The group of the three rats, which have learned, i.e. those rats which have passed the maze training after the injection of saline, exhibit an average SV of 8994. The group of the three rats, which have passed the maze training under the influence of MK-801, exhibits an average SV of 6951, whereas the control group without maze training exhibits an average SV of 5886.

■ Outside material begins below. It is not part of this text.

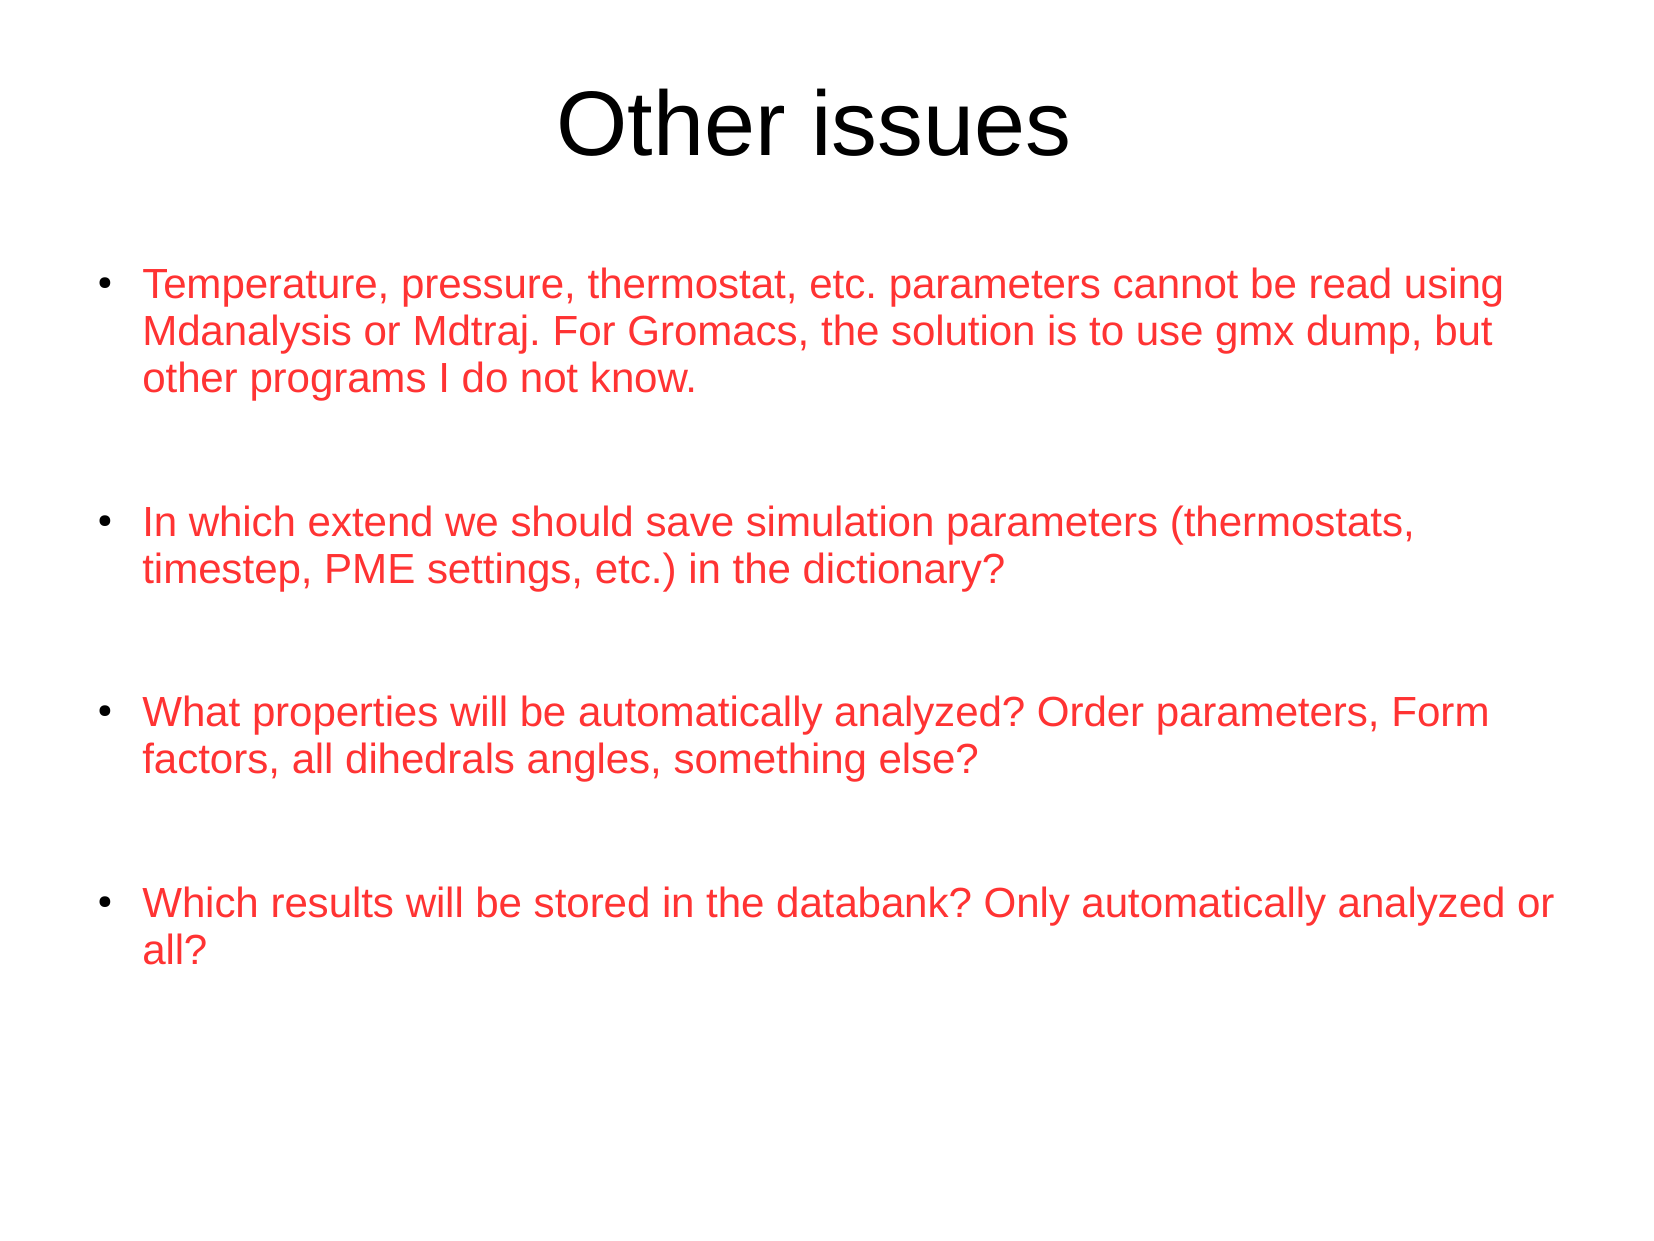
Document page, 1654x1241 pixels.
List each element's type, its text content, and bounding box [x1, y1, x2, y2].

In FIGS. 5 and 6 the test results are depicted. The diagrams show, for each rat of the two groups (rat 1, 3 and 6 belong to group I and rats 2, 4 and 7 belong to group II), the statistical evaluation and the graphical correlation of the concentration of the particular memory-relevant neuregulin-β isoforms at about pl 5 with the decisive measured values of the behaviour experiment. In FIG. 5 the relations of neuregulin-β SV are illustrated before learning, i.e. they correspond to the measurement of the first maze run, whereas in FIG. 6 the relations of neuregulin-β SV are shown after learning, i.e. they correspond to the measurements of the fifth maze run. It can be gathered from these diagrams that the rats, which have learned something between the first and the last maze run increase their positive runs and the total of failures and particularly the failures in the “working memory” (WM) are drastically decreased. These changes correlate almost perfectly with the increase of the spot volume of the neuregulin-β isoform at about pl 5 (SV). However, it was found that the expected learning blockade caused by MK-801 may indeed vary in individual rats. Rats 2 and 7, into which the specific NMDA-receptor antagonist was injected, still show a quite good learning behaviour despite MK-801. Consequently, these two rats significantly increase the average SV of their group. On the other hand, rat 1 of group I seems to be a rather dumb rat. In spite of missing pharmacological inhibition, it has improved only slowly. Also here the learning behaviour correlates with SV, it considerably decreases the average of the learning group.

Claims

1. A method of screening for agents that increase or decrease the expression level of a neuregulin-β isoform, comprising the steps of: a) administering said biological agent to a test mammal,b) subjecting said test mammal and a control mammal to a maze test, wherein said control mammal has not been administered said biological agent,c) determining an expression pattern of a neuregulin-β isoform which has an isoelectric point (pl) in the range from pH 4.3 to 5.0, wherein said neuregulin-β isoform has an apparent molecular mass of about 32 kd as determined using 2 dimensional electrophoresis and mass spectrometry, of said test mammal and said control mammal,d) comparing said expression pattern of said test mammal and said control mammal to determine if the two expression levels are the same, or if said biological agent increased or decreased the expression levels of said neuregulin-β isoform, wherein an increase or decrease in the expression level of said neuregulin-β isoform in said test mammal's hippocampal tissue indicates that said biological agent increased or decreased the expression level of said neuregulin-β isoform,wherein said test mammal is a rat.

2. The method of claim 1, wherein the step of determining an expression pattern comprises 2-dimensional electrophoresis, wherein a first dimension is isoelectric focusing.